-- Selected extract follows --
Week 4: Notes

running time of list operations

In the last lecture we saw various operations on lists. Now that we know about big O from our algorithms class, we can discuss the running time of list operations.

Most fundamentally, getting or setting a list element by index runs in O(1), and is extremely fast. In Python, getting the length of a list via len() also runs in O(1).

Suppose that the length of a list l is N. We may insert an element x at index i by calling l.insert(i, x), and may delete the element at index i by running del l[i]. Both of these operations take O(N), since they may need to shift over many elements in memory. However, the operation del l[-1], which deletes the last list element, will run in O(1).

Now let's consider appending an element by calling l.append(x), an extremely common operation. append() runs in O(1) on average. This means that although a single call to append() may occasionally take a relatively long time to run, a sequence of N append operations to an initially empty list will always run in O(N). For example, consider this program:

n = int(input('Enter n: '))

a = []
for i in range(n):
    a.append(i)

This program will run in O(N), and so the average running time of each call to append() is O(1).

Occasionally we will write O(1)* to mean O(1) on average.

Let's consider the time to concatenate two lists using the + operator. If A is the length of list l, and B is the length of list m, then (l + m) will run in time O(A + B). Alternatively, we may write that it runs in O(|l| + |m|). The important point is that this operator always builds a new list, which takes time proportional to the new list's length.

This may have some surprising consequences. For example, consider these two programs, which differ only in their last line:

(1)

n = int(input('Enter n: '))
a = []
for i in range(n):
    a.append(i)

(2)

n = int(input('Enter n: '))
a = []
for i in range(n):
    a = a + [i]

How long will they take to run?

The first program makes N calls to append(), which runs in O(1) on average. The total time is N ⋅ O(1) = O(N).
-- Selected extract concluded --
-- Information provided follows --
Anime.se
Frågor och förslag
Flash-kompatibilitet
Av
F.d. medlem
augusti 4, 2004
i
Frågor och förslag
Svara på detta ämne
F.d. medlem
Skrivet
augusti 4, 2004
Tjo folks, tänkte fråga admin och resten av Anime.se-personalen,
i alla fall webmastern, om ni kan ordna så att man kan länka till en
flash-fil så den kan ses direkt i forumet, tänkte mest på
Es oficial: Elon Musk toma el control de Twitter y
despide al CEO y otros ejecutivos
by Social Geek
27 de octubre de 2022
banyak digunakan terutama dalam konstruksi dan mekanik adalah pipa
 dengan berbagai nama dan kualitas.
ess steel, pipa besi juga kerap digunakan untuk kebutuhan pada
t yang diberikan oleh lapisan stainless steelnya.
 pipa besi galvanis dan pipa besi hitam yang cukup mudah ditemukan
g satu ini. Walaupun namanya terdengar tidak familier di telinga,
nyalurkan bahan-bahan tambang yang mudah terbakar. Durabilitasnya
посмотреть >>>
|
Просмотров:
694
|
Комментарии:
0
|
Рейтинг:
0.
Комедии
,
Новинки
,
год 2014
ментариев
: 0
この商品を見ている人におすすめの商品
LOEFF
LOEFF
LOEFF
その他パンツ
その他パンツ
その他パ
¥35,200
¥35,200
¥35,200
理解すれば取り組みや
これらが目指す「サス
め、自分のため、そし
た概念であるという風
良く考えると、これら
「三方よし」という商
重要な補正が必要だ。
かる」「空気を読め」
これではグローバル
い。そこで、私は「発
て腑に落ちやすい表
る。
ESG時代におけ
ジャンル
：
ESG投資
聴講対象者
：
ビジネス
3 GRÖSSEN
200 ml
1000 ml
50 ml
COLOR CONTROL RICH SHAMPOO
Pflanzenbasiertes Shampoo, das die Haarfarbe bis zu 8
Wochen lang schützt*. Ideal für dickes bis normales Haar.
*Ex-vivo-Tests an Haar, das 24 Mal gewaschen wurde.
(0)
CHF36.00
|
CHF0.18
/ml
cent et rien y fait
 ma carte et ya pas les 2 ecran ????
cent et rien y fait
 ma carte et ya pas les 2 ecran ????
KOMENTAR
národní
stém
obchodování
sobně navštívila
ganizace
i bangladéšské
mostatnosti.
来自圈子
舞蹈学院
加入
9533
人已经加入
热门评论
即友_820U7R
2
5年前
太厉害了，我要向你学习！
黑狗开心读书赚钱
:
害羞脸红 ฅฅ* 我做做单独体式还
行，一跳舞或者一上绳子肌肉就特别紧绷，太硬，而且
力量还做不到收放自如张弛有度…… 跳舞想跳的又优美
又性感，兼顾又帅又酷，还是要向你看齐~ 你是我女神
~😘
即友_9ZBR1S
-- Information provided concluded --
▸ **Activity list**:
(1) Decide whether each statement agrees with the lecture notes on list operations, and answer yes or no, quoting the deciding words from the notes: (a) Deleting the last element with del l[-1] takes O(N). (b) Getting a list's length with len() runs in O(1). (c) The + operator adds the second list onto the first list in place.
(2) In the lecture notes on list operations, what notation is sometimes used to mean O(1) on average?
(3) Continue the lecture notes on list operations, starting after their last sentence.

▸ **Task results**:
(1)
(a) No: "However, the operation del l[-1], which deletes the last list element, will run in O(1)."
(b) Yes: "In Python, getting the length of a list via len() also runs in O(1)."
(c) No: "The important point is that this operator always builds a new list, which takes time proportional to the new list's length."

(2) O(1)*

(3)
The second program performs N list concatenations. The first builds a list of length 1; the second builds a length of 2, and so on, up to length N. Concatenating two lists to form a list of length M takes O(M). So the total time will be

O(1 + 2 + 3 + ... + N) = O(N²)

If you like, try running the two programs and entering N = 1,000,000. The first will complete instantly. The second will run for a long time. If N is 1,000,000, then a program that runs in O(N2) will be a million times slower than a program that runs in O(N) if the underlying constants are the same in both big-O functions.

The moral of the story: use append(), not concatentation, to add a single element to a list!

Finally, recall that x in l tests whether the list l contains the value x. This will run in O(N), since Python may need to scan all list elements to determine whether x is present.

lists are arrays

A Python list is actually an array, meaning a sequence of elements stored in contiguous memory locations. In fact it is a dynamic array, since it can expand over time. (In many programming languages, arrays have a fixed size).

For this reason, we can retrieve or update any element of a list by index extremely quickly, in constant time. Even if a list l has 1,000,000,000 elements, accessing e.g. l[927_774_282] will be extremely fast, just as fast as accessing the first element of a short list.

In our algorithms class, we will usually use the term "array" to describe this kind of data structure.

splitting and joining strings

The split() method is convenient for breaking strings into words. By default, it will consider words to be separated by sequences of whitespace characters, which include spaces, tabs, newlines, and other unprintable characters. It returns a list of strings:

>>> 'a big red truck'.split()
['a', 'big', 'red', 'truck']

>>> '   a     big    red   truck   '.split()
['a', 'big', 'red', 'truck']

Here's a program that reads a series of lines from standard input, each containing a series of integers separated by one or more spaces. It will print the sum of all the integers on all the input lines:

import sys

sum = 0
for line in sys.stdin:
    for word in line.split():
        sum += int(word)

print(sum)

You may optionally pass a character to split() specifying a delimiter that separates words instead of whitespace:

>>> 'big_red_truck'.split('_')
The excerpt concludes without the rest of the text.